Introduction

When people have been talked about and written about by others for most of their lives, it is an unusual, exciting and affirming experience to have the chance to talk about themselves and to be published in their own words. Such experience creates a sense of self, an identity. It develops autonomy and self definition.

We who have a disability do find a lot of others - health professionals, politicians, employment experts, welfare organisations - talking 'about' us, about our needs, our potential, our limitations. We appear in statistics to demonstrate lack of funds or the need for new programs. We find bits of ourselves, bits of our lives, illustrating cases or adorning requests for charitable donations. We are used as part of somebody else's work satisfaction, case management or problem solving.

In a way this is to be expected. All workers and researchers work with something, find solutions to some problem. When however, the 'something', the 'case', the 'problem', never has the opportunity to be a worker, a manager or a problem solver, things get out of balance. Identity is defined by others, problems are defined by others, solutions are found by others.

This publication begins to restore the balance. Working men and women with disabilities are speaking in their own words, voicing their own successes, identifying their own difficulties, arriving at their own solutions. They are expressing their own whole humanity.

The contributors to Ready, Willing and Able do not always agree with each other, they do not all have the same experiences of work, they do not all think the same thoughts. Each has taken the opportunity to convey something individual about employment, about being a worker, about sheltered workshops, enclave teams, mainstream employment, discrimination, money, satisfaction, transition, independence, isolation, belonging.

They demonstrate that fundamental fact about having a disability which is so hard for the general public to believe: the disability is not the centre of a person's sense of self. hat is central is the individual spirit, the unique way of being, of each person.

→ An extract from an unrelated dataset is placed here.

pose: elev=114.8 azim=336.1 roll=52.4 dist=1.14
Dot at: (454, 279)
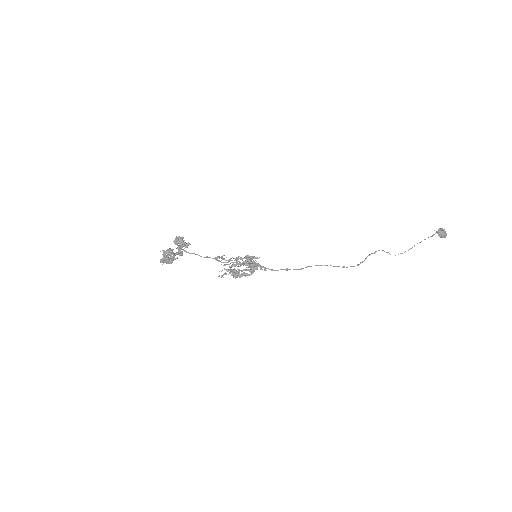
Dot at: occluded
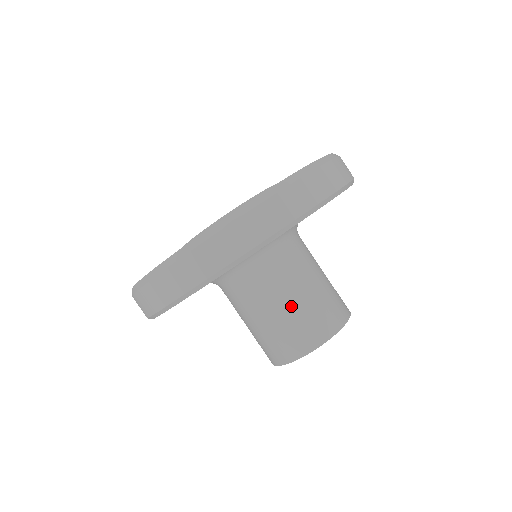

A world in which the expression of this uniqueness is encouraged and valued is a world which will include people who have a disability in all its affairs - social, political and economic.

The importance of being so included is illustrated in this publication from the United Trades and Labor Council, through interviews, creative writing, portraits, photographs and other visual media.

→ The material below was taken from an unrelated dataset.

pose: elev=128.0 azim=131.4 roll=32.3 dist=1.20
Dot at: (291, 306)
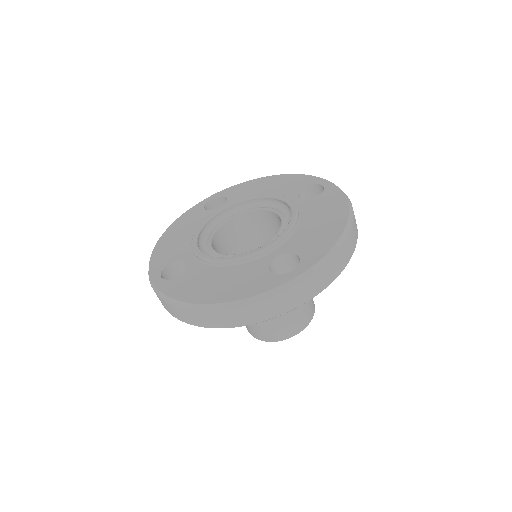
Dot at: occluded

The Disability Discrimination Act came into effect in 1993. It protects people who have a disability from discriminatory treatment in. among other things, employment, education, accommodation, goods and services, sport, and Commonwealth laws and programs. This new federal law is evidence that our community will no longer tolerate such unfair treatment, evidence of a determination that people who have a disability must be enabled to work and live to their full human capacity.

The humour, impatience, vision, thoughtfulness, variety and anger contained in Ready, Willing and Able, are evidence that people with a disability are just that: people.